2 - Client saves off that decision handler and queries its database to see if it wants that icon. (Do I have this one already? Do I have it but in a smaller size? Is my icon weeks old and therefore I want a refreshed one?)
3 - After the i/o for the database operation, the client decides it does (or does not) want this icon, and calls the completion handler.

>>> I can see that there needs to be some per-icon notification, since <link> elements can be added after the fact, and also incremental parsing is a thing. So one notification that tells you all icons wouldn't cut it.
>> Right - The "just one icon" notification was the bare minimum because of this need.
>> We can definitely add a greater API surface to deliver a bulk "here's all the icons in the <head>" in addition to the individual icon notification.
>>> Another minor comment: it seems like this new API returns raw data. It seems like the native way to use this would result in running untrusted data from the network through image decoders outside the Web Process sandbox. Do we have a way to avoid that?
>> This came up while implementing it for Safari, too. In practice we didn't decode icons out-of-process before so this model was not a regression. I see value in offering this, but it's also something conscientious clients can do on their own with the raw data.
> It's not that easy for an arbitrary macOS app to make their own tightly sandboxed service for this, and probably impossible on iOS. So if we made this interface into public API, there wouldn't be a way for most clients to do the right thing.

There’s a *lot* of questions to answer before we even consider making this API.

Considering nothing related to the icon database has ever been API, there wasn’t a compelling reason to answer those questions this time around.

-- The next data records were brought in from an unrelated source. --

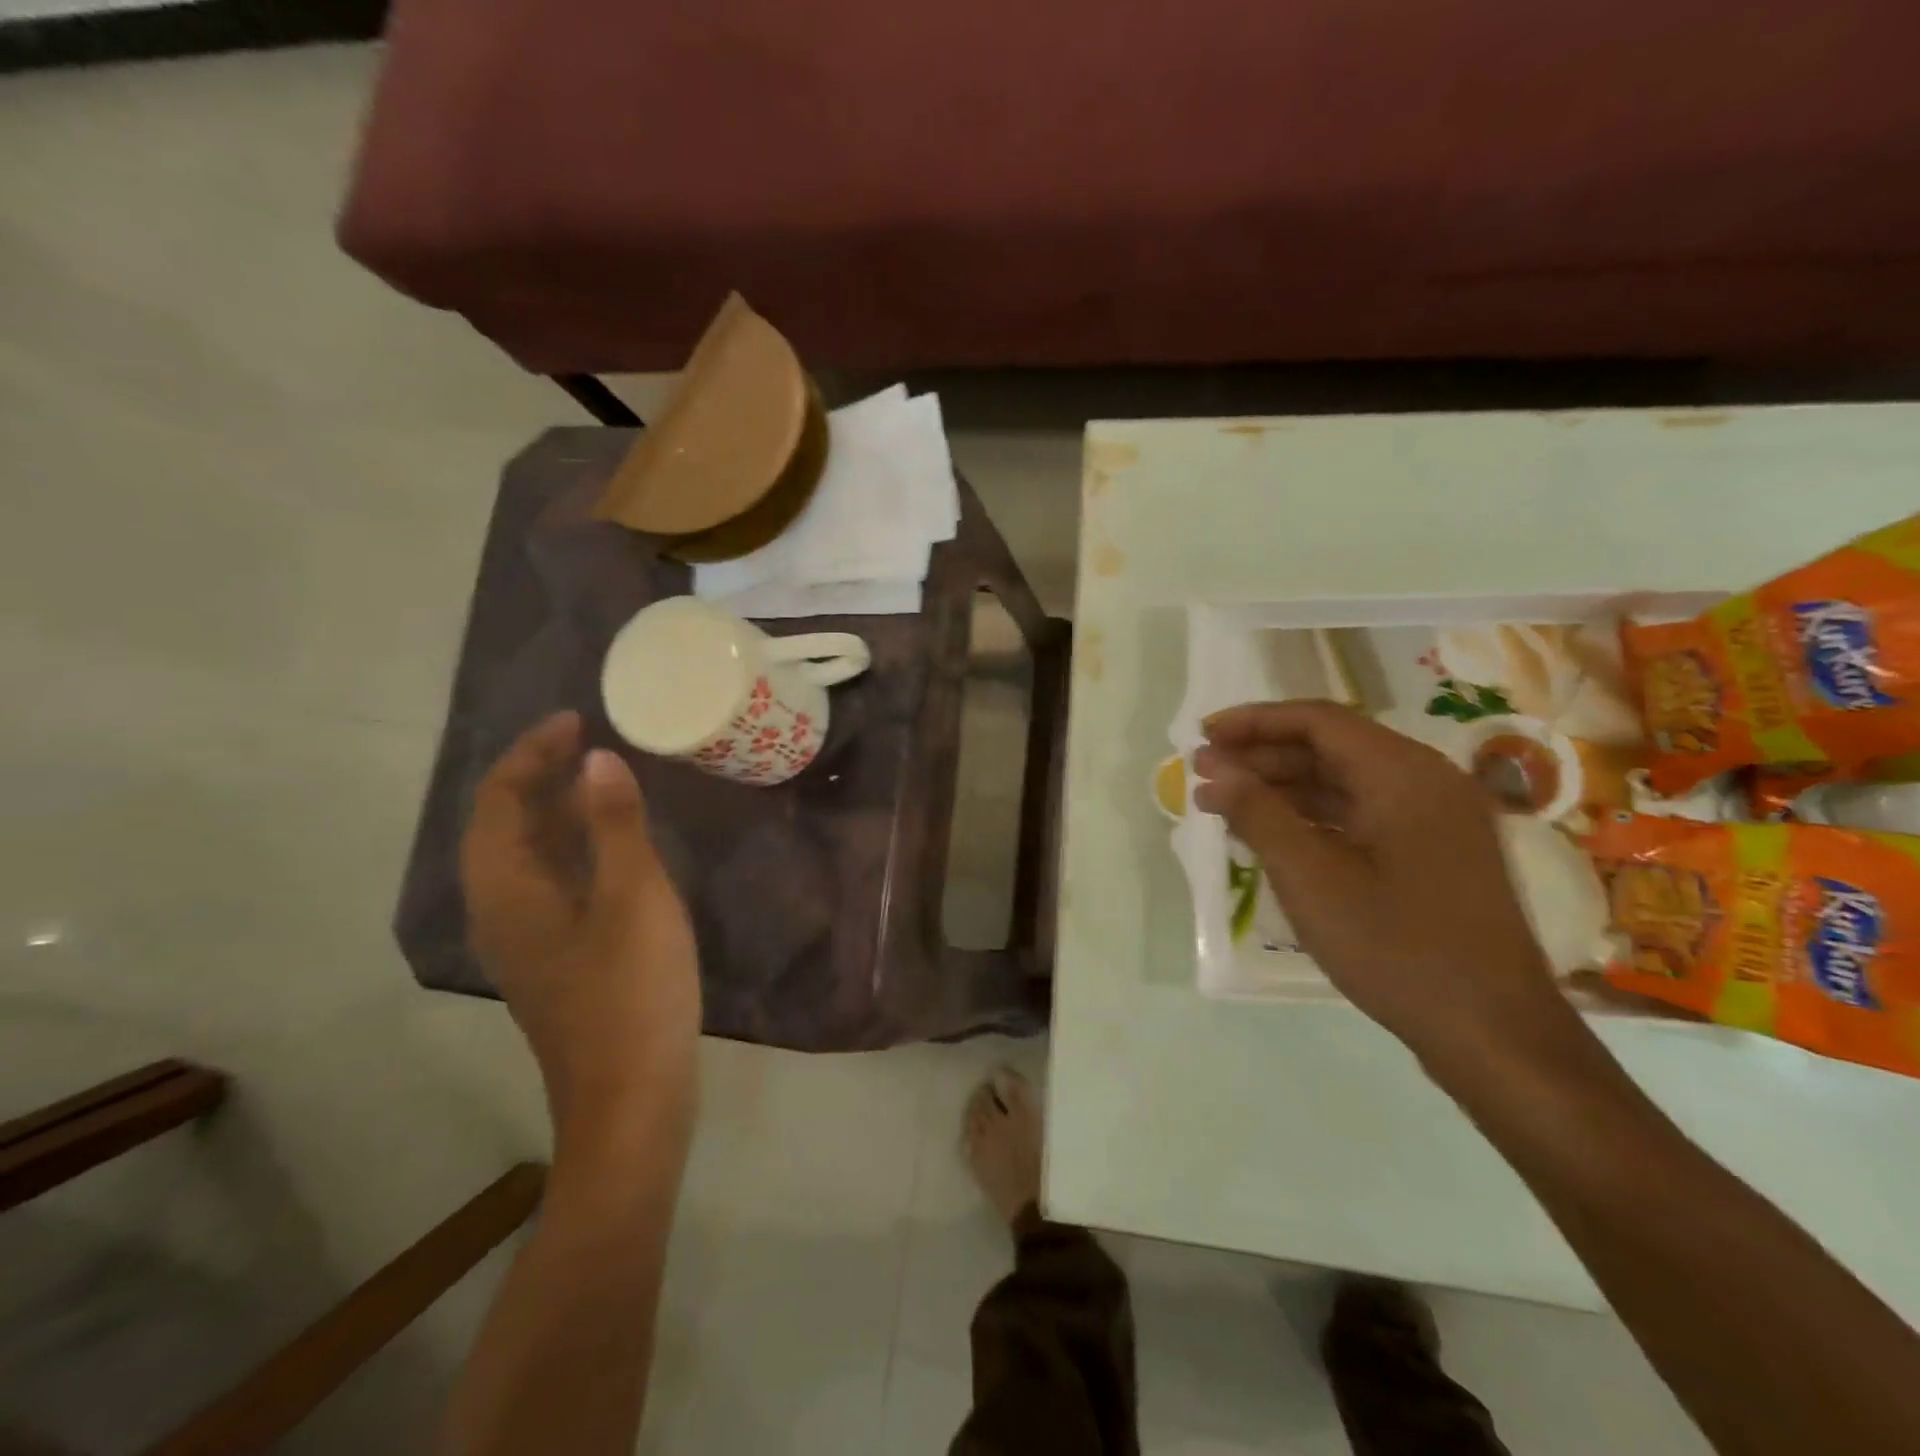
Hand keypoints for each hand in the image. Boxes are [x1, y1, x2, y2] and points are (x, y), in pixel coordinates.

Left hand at [461, 713, 699, 1125]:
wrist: (630, 1099)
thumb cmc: (632, 991)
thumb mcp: (634, 897)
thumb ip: (615, 825)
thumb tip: (596, 759)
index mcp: (508, 891)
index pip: (499, 800)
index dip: (532, 752)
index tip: (575, 719)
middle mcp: (502, 911)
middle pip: (503, 825)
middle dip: (538, 775)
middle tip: (588, 740)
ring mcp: (527, 939)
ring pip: (526, 856)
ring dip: (554, 810)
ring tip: (599, 778)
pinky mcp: (556, 958)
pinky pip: (550, 881)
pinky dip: (572, 847)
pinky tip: (612, 846)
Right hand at [1193, 700, 1578, 1063]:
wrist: (1494, 1034)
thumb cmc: (1396, 947)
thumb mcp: (1310, 877)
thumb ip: (1258, 814)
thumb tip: (1214, 773)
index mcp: (1404, 773)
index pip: (1317, 721)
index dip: (1253, 722)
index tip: (1202, 737)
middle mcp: (1425, 781)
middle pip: (1331, 747)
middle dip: (1262, 756)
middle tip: (1204, 772)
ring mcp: (1434, 819)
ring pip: (1345, 782)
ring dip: (1283, 787)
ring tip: (1225, 803)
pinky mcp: (1433, 854)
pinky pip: (1362, 814)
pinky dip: (1312, 816)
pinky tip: (1272, 834)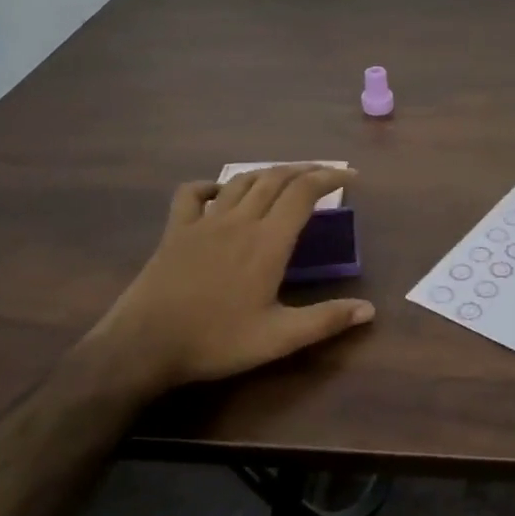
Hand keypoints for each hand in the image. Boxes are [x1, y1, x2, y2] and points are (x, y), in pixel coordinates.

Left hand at [81, 165, 374, 388]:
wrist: (145, 345)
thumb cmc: (216, 341)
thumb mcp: (278, 338)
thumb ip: (325, 320)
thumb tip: (369, 309)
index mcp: (268, 242)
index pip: (304, 193)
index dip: (330, 178)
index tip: (351, 177)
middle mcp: (239, 221)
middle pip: (276, 178)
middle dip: (305, 169)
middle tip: (325, 175)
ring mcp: (204, 222)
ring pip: (241, 181)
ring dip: (267, 173)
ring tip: (284, 177)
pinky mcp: (176, 230)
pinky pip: (192, 193)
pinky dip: (211, 185)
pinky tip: (219, 192)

>>> But separating the loading mechanism from the notification, plus adding a notification that the <head> section is done parsing, could allow avoidance of unnecessary loads. In addition, there could be other useful future uses of a mechanism to properly load a resource as if it was being loaded by the page. So it would be nice to decouple this from the notification of discovering an icon link.
>> That's the full-on tangent!
>> As you know, "load an arbitrary subresource in the context of the page" has come up plenty of times over the history of the WK API, so it does seem like there's value here. 
>> Offering that, however, does seem to make the "decode the icon image out of process" less of a fit with a general purpose API.
> Yeah, we'd either have to provide a generic image decoding service or make a generic loading facility that's capable of vending decoded image data instead of raw data, which both seem a bit inelegant.
>>> Asking these questions because if this is to be the One True Model of icon loading going forward, we should try to make sure the design is future-proof.
>> Yes, these are all great questions to ask. 
>> Everything that's been brought up so far only really touches the API surface (Do we batch together icon load decision requests? Do we give an out-of-process decoded image instead of raw data? Do we offer an API for loading arbitrary subresource?)
>> Speaking with understanding of what's implemented today and what would be necessary to make any or all of these changes, I know that the current mechanism is a solid base on which these ideas can easily be built.
> OK, as long as we still have room to address these issues before it becomes locked in as public API, then I am fine with not addressing these issues for now.